Excerpt from a dataset
■ ■ ■ ■

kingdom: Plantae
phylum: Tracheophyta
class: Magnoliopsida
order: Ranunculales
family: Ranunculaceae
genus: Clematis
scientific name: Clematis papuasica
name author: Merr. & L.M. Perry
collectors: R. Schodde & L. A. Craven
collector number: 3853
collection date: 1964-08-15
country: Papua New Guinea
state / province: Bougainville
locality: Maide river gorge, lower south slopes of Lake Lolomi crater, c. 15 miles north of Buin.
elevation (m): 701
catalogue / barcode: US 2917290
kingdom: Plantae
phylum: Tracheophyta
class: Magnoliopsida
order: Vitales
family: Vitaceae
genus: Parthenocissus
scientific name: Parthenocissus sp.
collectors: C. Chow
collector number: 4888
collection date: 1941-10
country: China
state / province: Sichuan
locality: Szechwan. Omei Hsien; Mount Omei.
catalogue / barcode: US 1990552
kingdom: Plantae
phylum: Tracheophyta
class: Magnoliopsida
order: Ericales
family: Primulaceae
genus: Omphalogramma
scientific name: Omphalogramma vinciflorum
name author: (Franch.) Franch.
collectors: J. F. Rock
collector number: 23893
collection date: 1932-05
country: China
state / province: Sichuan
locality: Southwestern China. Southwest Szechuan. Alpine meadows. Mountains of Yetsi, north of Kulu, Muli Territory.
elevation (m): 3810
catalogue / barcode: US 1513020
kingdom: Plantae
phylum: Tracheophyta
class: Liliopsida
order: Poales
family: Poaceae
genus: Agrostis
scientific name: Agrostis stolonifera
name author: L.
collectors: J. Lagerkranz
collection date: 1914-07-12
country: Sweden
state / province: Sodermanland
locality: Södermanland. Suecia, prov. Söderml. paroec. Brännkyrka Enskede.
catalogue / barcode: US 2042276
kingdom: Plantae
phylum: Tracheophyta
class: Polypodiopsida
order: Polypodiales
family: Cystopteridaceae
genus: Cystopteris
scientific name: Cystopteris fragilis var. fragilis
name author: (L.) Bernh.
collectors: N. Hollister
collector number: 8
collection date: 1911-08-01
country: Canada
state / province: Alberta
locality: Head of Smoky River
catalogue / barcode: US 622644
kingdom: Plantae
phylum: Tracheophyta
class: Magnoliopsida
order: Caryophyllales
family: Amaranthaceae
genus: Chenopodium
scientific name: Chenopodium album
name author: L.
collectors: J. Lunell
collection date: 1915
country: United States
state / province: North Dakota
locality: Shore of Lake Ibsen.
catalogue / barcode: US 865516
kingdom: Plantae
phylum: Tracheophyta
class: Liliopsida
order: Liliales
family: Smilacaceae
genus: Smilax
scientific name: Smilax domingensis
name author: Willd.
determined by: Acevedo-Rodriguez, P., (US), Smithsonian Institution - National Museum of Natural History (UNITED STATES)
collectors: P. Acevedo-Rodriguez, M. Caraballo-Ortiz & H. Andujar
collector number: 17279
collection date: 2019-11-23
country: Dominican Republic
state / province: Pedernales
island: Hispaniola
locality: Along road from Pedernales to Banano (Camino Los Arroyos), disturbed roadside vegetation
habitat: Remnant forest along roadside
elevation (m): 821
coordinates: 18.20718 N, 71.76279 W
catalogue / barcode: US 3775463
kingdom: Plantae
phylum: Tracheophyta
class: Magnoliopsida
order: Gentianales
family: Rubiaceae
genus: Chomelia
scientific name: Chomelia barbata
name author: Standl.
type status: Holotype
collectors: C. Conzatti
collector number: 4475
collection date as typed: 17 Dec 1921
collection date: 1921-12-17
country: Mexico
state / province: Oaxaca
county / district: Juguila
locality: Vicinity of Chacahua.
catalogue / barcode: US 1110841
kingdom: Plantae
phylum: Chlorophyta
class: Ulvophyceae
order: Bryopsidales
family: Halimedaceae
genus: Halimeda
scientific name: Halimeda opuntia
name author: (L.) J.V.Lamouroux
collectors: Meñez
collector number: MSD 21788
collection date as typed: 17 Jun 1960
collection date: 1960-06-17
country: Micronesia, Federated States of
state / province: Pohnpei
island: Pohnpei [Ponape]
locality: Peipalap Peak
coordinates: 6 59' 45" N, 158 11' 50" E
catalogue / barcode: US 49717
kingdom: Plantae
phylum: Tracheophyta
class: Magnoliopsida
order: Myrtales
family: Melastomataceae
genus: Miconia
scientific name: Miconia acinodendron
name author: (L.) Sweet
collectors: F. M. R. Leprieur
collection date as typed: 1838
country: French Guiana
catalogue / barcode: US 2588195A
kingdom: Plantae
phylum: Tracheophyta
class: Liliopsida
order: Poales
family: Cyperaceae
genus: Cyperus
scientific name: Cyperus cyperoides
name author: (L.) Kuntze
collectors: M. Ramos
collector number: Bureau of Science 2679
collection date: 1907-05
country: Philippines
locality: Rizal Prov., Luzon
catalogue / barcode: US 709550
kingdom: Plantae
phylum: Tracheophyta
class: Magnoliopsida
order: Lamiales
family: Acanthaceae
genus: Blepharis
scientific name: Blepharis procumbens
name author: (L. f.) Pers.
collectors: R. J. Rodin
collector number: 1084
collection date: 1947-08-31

■ ■ ■ ■

» Aim of the exercise:
Rewrite the data from the line with "coordinates: 18.20718 N, 71.76279 W" up to and including the line with "county / district: Juguila", switching "country" to "nation" and leaving everything else unchanged.

» Output for this task:
coordinates: 18.20718 N, 71.76279 W
catalogue / barcode: US 3775463
kingdom: Plantae
phylum: Tracheophyta
class: Magnoliopsida
order: Gentianales
family: Rubiaceae
genus: Chomelia
scientific name: Chomelia barbata
name author: Standl.
type status: Holotype
collectors: C. Conzatti
collector number: 4475
collection date as typed: 17 Dec 1921
collection date: 1921-12-17
nation: Mexico
state / province: Oaxaca
county / district: Juguila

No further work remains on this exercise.